Their research was presented at last year’s meeting of the American Ornithologists’ Union.
The researchers compared the density of birds and vegetative cover in cotton fields grown with different approaches--using conservation tillage, using clover strip-cropping or using intensive farming practices. They monitored the fields through winter, spring migration and finally through the breeding and summer growing season, recording the type and number of bird species in each farming scenario. To learn more about food availability for the birds, they also sampled the insects in each field type, noting whether they were beneficial or crop pests.
“Our idea wasn’t to try to come up with something new but to look at existing cropping systems from a wildlife standpoint,” says Cederbaum, who monitored the fields through the seasons. “We were really surprised by the extent to which the birds responded to the clover fields. Before this, I hadn’t appreciated the extent to which agriculture could provide beneficial habitat for birds.”

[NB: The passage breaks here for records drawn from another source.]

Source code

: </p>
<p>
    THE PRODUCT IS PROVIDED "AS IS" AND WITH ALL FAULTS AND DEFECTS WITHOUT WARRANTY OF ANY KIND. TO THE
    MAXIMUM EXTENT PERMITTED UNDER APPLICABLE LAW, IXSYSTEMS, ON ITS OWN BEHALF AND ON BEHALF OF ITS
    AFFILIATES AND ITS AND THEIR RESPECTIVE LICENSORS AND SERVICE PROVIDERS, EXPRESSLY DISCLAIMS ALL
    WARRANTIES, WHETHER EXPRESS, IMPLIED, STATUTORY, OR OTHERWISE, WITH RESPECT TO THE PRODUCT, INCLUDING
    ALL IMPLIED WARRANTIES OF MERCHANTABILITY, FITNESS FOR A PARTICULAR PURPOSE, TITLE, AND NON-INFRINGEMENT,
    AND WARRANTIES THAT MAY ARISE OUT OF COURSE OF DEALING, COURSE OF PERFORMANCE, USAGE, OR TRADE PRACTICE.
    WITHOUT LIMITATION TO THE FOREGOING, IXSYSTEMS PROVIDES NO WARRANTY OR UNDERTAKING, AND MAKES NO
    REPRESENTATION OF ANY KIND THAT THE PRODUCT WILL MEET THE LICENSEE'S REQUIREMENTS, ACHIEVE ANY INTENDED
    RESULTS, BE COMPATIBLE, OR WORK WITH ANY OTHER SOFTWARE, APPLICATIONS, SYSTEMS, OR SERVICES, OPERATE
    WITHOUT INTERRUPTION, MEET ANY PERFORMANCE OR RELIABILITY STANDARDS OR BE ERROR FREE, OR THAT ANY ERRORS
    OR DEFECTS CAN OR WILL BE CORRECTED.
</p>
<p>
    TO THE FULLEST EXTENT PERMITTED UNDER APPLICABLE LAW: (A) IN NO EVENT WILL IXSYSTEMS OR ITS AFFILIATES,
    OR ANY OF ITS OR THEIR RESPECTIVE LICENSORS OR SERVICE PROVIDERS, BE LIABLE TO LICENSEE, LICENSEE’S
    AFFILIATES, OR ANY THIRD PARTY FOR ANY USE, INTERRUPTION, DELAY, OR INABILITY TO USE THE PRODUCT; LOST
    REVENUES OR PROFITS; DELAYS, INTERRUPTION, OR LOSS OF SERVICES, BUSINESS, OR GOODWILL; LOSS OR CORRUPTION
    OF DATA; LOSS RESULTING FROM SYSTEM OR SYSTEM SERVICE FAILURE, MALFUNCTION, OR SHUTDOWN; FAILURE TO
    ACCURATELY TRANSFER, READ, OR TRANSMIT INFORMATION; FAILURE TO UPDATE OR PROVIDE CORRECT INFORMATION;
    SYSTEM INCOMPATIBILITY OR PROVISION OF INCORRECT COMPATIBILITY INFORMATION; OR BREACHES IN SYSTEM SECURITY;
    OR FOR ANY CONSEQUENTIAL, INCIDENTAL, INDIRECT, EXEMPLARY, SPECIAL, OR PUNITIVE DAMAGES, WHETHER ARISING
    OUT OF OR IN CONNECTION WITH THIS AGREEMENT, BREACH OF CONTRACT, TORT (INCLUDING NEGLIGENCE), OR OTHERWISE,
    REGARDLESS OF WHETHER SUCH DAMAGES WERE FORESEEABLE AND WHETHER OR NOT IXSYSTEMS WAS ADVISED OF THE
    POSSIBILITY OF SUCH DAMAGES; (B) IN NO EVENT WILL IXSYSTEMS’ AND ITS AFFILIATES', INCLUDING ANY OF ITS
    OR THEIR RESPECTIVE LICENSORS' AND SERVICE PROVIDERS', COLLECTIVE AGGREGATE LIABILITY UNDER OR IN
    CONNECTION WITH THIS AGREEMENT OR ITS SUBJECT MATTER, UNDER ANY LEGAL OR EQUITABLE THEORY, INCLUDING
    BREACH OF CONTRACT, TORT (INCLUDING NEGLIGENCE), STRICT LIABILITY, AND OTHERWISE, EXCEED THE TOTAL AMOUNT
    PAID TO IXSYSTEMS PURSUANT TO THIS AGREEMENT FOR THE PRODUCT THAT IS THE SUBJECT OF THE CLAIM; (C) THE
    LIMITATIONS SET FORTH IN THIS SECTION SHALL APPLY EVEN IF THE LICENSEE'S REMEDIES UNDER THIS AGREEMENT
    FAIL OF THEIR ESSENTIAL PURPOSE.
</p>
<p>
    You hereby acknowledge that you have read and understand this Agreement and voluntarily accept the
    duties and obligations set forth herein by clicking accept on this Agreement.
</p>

Preparation for strip cropping begins in the fall when farmers plant a cover crop of clover to stabilize the soil and allow beneficial insects to build up before planting the cotton crop in early May. To prepare the land for cotton, farmers use a hooded sprayer to kill 20-inch strips of clover with a herbicide and later plant cotton into the brown strip. This leaves a 20-inch strip of living clover between each row of cotton. As the season progresses, the clover dies back naturally, but still provides enough structure and cover to sustain beneficial insects, some of which move into the cotton plants where they help control pest insects. Alton Walker, an independent crop consultant in Wrens, has been fine-tuning this technique for years.
The UGA researchers found that birds flocked to the strip-clover fields, feeding on plentiful insects amid the blooming clover. The conservation tillage fields also provided some cover and insects, though not nearly as much as fields with the living clover. The brown, barren landscape beneath the conventional cotton crop supported very few insects and offered no cover.
“Many people fail to realize that cotton fields are wildlife habitat,” says Carroll. “The key now is understanding how we can integrate the needs of wildlife into existing crop-production systems.”
Other studies have shown that clover strip-cropping also is profitable, since growers cultivate less and use fewer pesticides, herbicides and fertilizers. Sharad Phatak, horticulture professor at the Coastal Plain Experiment Station in Tifton, who has been studying alternative cropping systems for more than 30 years, was encouraged by this study.
“I was very impressed with the number of birds in the clover stripped fields,” he says. “I believe that by changing cotton farming in this direction, we can support and help songbirds as well as build and protect our soil.”